Participants in oncology randomised controlled trials (RCT) are often permitted to switch from their randomised treatments onto alternative treatments. Intention-to-treat (ITT) assessments are prone to bias in the presence of switching and consequently the overall survival (OS) benefit and cost-effectiveness of the novel treatment may be underestimated. Regardless, decision-makers frequently reject statistical analyses which adjust for treatment switching in health technology assessment, often due to poor justification of methodological assumptions. This study applies adjustment methods to an RCT comparing dabrafenib to dacarbazine in patients with BRAF V600E/K mutation-positive metastatic melanoma, and investigates which adjustment method best fits this specific case study.

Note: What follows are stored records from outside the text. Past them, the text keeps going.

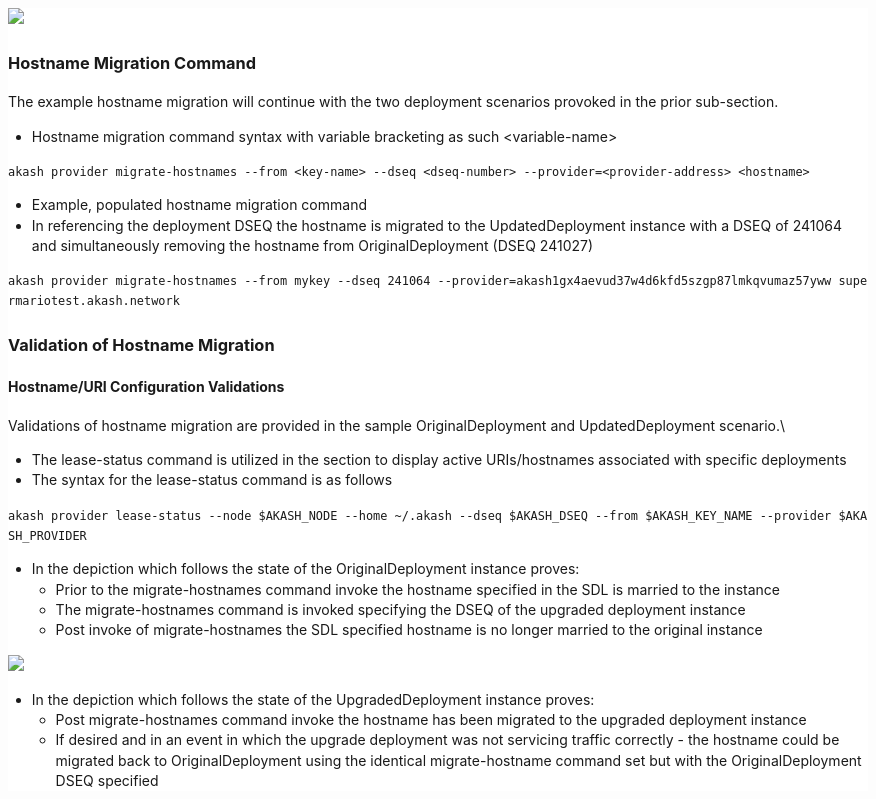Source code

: 
![](https://lh5.googleusercontent.com/lofd32uDsrfnWKWeUwxtxkgj9B\_z0hSwJevZJ5YHusIlXPLm-TXYoFmxiM6XCeWiG0IEOm7OD0qnWBpfN47uTcnIT8bxQGsEJ0VXgETiZLrqXVJ5qOhjst9QOcOVhX6cfVG-DeW9=s0)

### **Hostname Migration Command**

The example hostname migration will continue with the two deployment scenarios provoked in the prior sub-section.

* Hostname migration command syntax with variable bracketing as such \<variable-name>

```
akash provider migrate-hostnames --from <key-name> --dseq <dseq-number> --provider=<provider-address> <hostname>
```

* Example, populated hostname migration command
* In referencing the deployment DSEQ the hostname is migrated to the UpdatedDeployment instance with a DSEQ of 241064 and simultaneously removing the hostname from OriginalDeployment (DSEQ 241027)

```
akash provider migrate-hostnames --from mykey --dseq 241064 --provider=akash1gx4aevud37w4d6kfd5szgp87lmkqvumaz57yww supermariotest.akash.network
```

### **Validation of Hostname Migration**

#### **Hostname/URI Configuration Validations**

Validations of hostname migration are provided in the sample OriginalDeployment and UpdatedDeployment scenario.\


* The lease-status command is utilized in the section to display active URIs/hostnames associated with specific deployments
* The syntax for the lease-status command is as follows

```
akash provider lease-status --node $AKASH_NODE --home ~/.akash --dseq $AKASH_DSEQ --from $AKASH_KEY_NAME --provider $AKASH_PROVIDER
```

* In the depiction which follows the state of the OriginalDeployment instance proves:
  * Prior to the migrate-hostnames command invoke the hostname specified in the SDL is married to the instance
  * The migrate-hostnames command is invoked specifying the DSEQ of the upgraded deployment instance
  * Post invoke of migrate-hostnames the SDL specified hostname is no longer married to the original instance

![](https://lh3.googleusercontent.com/NjH7BDfxfVsmlG7ct9jmf2yPBJmGGKyt4jwJ4\_N9d2Zpqv1Xlr9MaXCjNlI9jGWduoDwieu2324H91qxI7Kuwau8yNGLOFYYyHtnQhXqTol8ApStJkOD3l6ZtUqa07n1o\_8IgtoY=s0)

* In the depiction which follows the state of the UpgradedDeployment instance proves:
  * Post migrate-hostnames command invoke the hostname has been migrated to the upgraded deployment instance
  * If desired and in an event in which the upgrade deployment was not servicing traffic correctly - the hostname could be migrated back to OriginalDeployment using the identical migrate-hostname command set but with the OriginalDeployment DSEQ specified
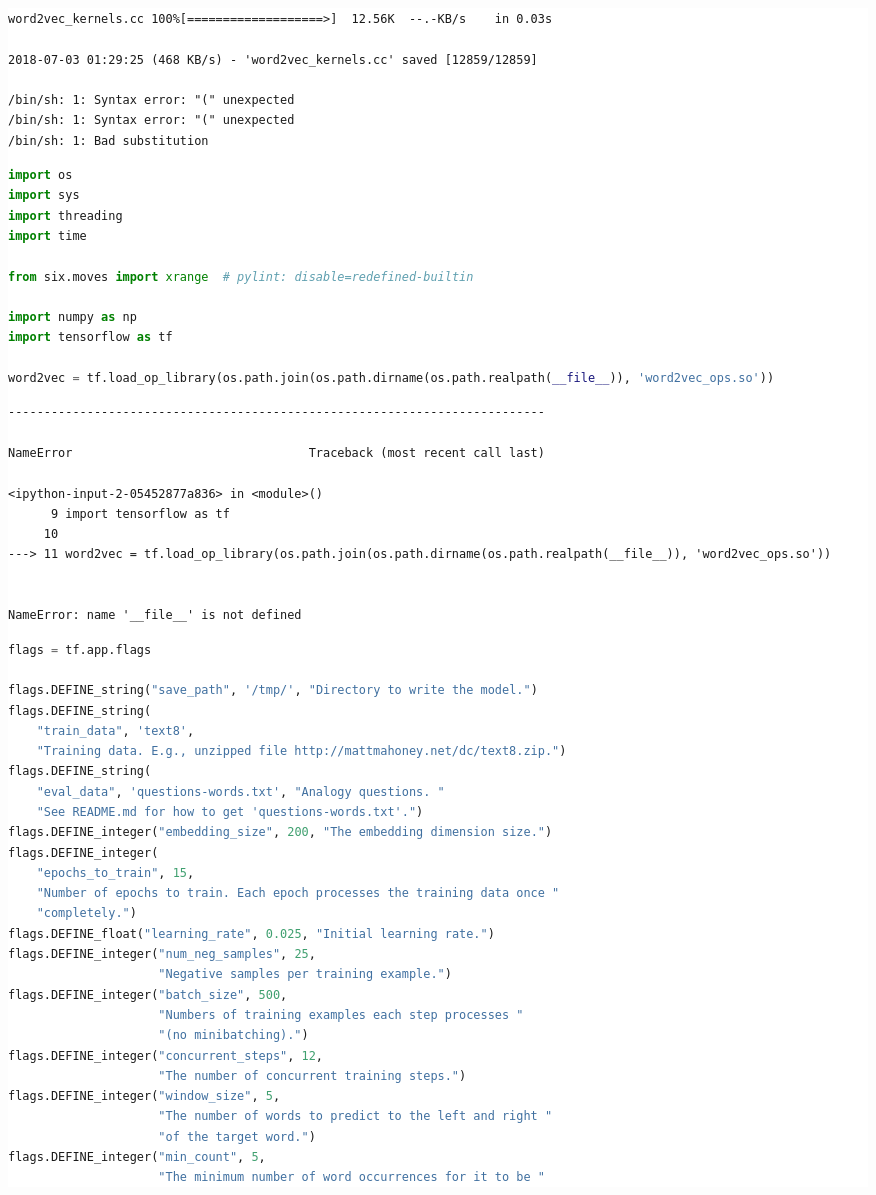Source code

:     word2vec_kernels.cc 100%[===================>]  12.56K  --.-KB/s    in 0.03s   
    
    2018-07-03 01:29:25 (468 KB/s) - 'word2vec_kernels.cc' saved [12859/12859]
    
    /bin/sh: 1: Syntax error: "(" unexpected
    /bin/sh: 1: Syntax error: "(" unexpected
    /bin/sh: 1: Bad substitution



```python
import os
import sys
import threading
import time

from six.moves import xrange  # pylint: disable=redefined-builtin

import numpy as np
import tensorflow as tf

word2vec = tf.load_op_library(os.path.join(os.path.dirname(os.path.realpath(__file__)), 'word2vec_ops.so'))

```


    ---------------------------------------------------------------------------

    NameError                                 Traceback (most recent call last)

    <ipython-input-2-05452877a836> in <module>()
          9 import tensorflow as tf
         10 
    ---> 11 word2vec = tf.load_op_library(os.path.join(os.path.dirname(os.path.realpath(__file__)), 'word2vec_ops.so'))
    

    NameError: name '__file__' is not defined



```python
flags = tf.app.flags

flags.DEFINE_string("save_path", '/tmp/', "Directory to write the model.")
flags.DEFINE_string(
    "train_data", 'text8',
    "Training data. E.g., unzipped file http://mattmahoney.net/dc/text8.zip.")
flags.DEFINE_string(
    "eval_data", 'questions-words.txt', "Analogy questions. "
    "See README.md for how to get 'questions-words.txt'.")
flags.DEFINE_integer("embedding_size", 200, "The embedding dimension size.")
flags.DEFINE_integer(
    "epochs_to_train", 15,
    "Number of epochs to train. Each epoch processes the training data once "
    "completely.")
flags.DEFINE_float("learning_rate", 0.025, "Initial learning rate.")
flags.DEFINE_integer("num_neg_samples", 25,
                     "Negative samples per training example.")
flags.DEFINE_integer("batch_size", 500,
                     "Numbers of training examples each step processes "
                     "(no minibatching).")
flags.DEFINE_integer("concurrent_steps", 12,
                     "The number of concurrent training steps.")
flags.DEFINE_integer("window_size", 5,
                     "The number of words to predict to the left and right "
                     "of the target word.")
flags.DEFINE_integer("min_count", 5,
                     "The minimum number of word occurrences for it to be "
```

The adjustment methods applied included the Rank Preserving Structural Failure Time Model (RPSFTM), Inverse Probability of Censoring Weights (IPCW), and two-stage adjustment. The suitability of each method was assessed by investigating their assumptions and trial characteristics. 37/63 (58.7%) dacarbazine patients switched to dabrafenib (direct switching). Also, 16 (25.4%) dacarbazine patients and 27 (14.4%) of 187 dabrafenib patients received other small molecule targeted treatments post-study (indirect switching). The ITT hazard ratio (HR) for OS was 0.81 (95% confidence intervals (CI) 0.56 - 1.16,) favouring dabrafenib. An RPSFTM analysis to adjust for direct switching, combined with a two-stage analysis to adjust for indirect switching, appeared most appropriate, producing an adjusted HR of 0.68 (95% CI 0.33 - 1.63). It was not possible to robustly adjust for direct and indirect switching simultaneously using standalone IPCW or two-stage methods due to small patient and event numbers. Whilst it is not possible to perfectly test the common treatment effect assumption required by the RPSFTM, our investigations did not find strong evidence against this. Adjusting for switching showed an increased OS effect for dabrafenib. Methodological assumptions must be rigorously investigated to demonstrate whether and which adjustment methods are justified.